Rome. La visite de Sebastian Kurz à son homologue italien Giuseppe Conte s’est achevée au terme d’une mini-tournée des capitales européennes, organisée par le jeune leader pour préparer le terrain en vue du rendez-vous tant attendu dans la ville de Mozart. L’unité d’intention manifestée par les deux premiers ministres du Palazzo Chigi ne pouvait masquer la tension latente sur la question de la double nationalité pour les habitants germanophones du Tyrol du Sud (6). Un projet que Vienne déclare vouloir poursuivre sans fuite en avant et de concert avec l’Italie (1), mais que le ministère des affaires étrangères, dirigé par l’expert Enzo Moavero Milanesi, ne manque pas l’occasion de censurer avec une dureté inhabituelle. Le projet autrichien fut en effet qualifié de « revanchisme anachronique », à la veille des élections provinciales (prévues pour le 21 octobre prochain) et du centenaire de la Première Guerre mondiale (7). L’irritation du ministre est si forte que le ministère a précisé dans la même note son intention de ne pas se rendre à Vienne pour un entretien bilatéral avec sa collègue Karin Kneissl.
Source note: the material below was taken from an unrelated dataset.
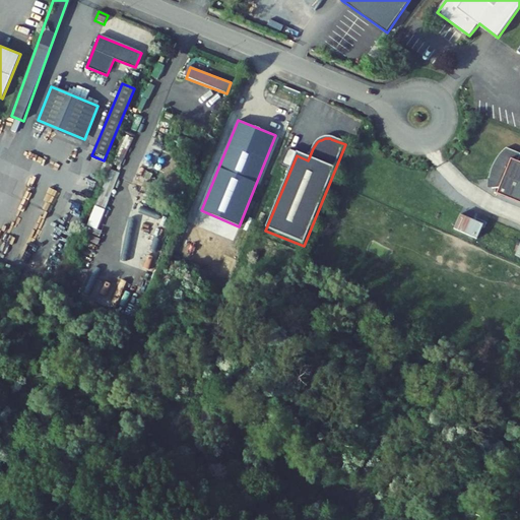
[(519,161),(517,161),(518,158),(516,156),(519,153),(508,148),(496,161),(488,181),(491,182),(494,191),(499,189),(497,194),(519,203),(519,161)]
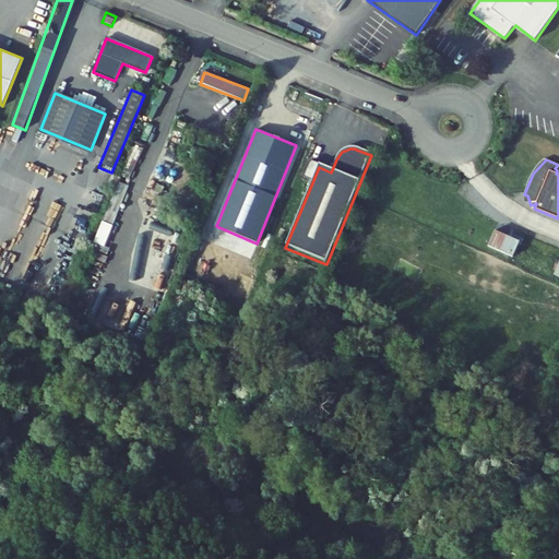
[(488,250),(514,259),(520,242),(495,233),(488,250)]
Les tensions sur le thème du Tyrol du Sud ont également explosé à Bolzano, où le choix de Kurz d’organiser une réunion pour le parti germanophone du Parti populaire sud-tyorlien (SVP) a provoqué la colère des partis de droite italophones (1). La Lega Nord de Matteo Salvini, au contraire, pourrait pour la première fois décider d’entrer dans la majorité menée par le SVP au niveau provincial (3). Un choix sans précédent : dans le passé, le Parti démocrate était l’interlocuteur privilégié des autonomistes.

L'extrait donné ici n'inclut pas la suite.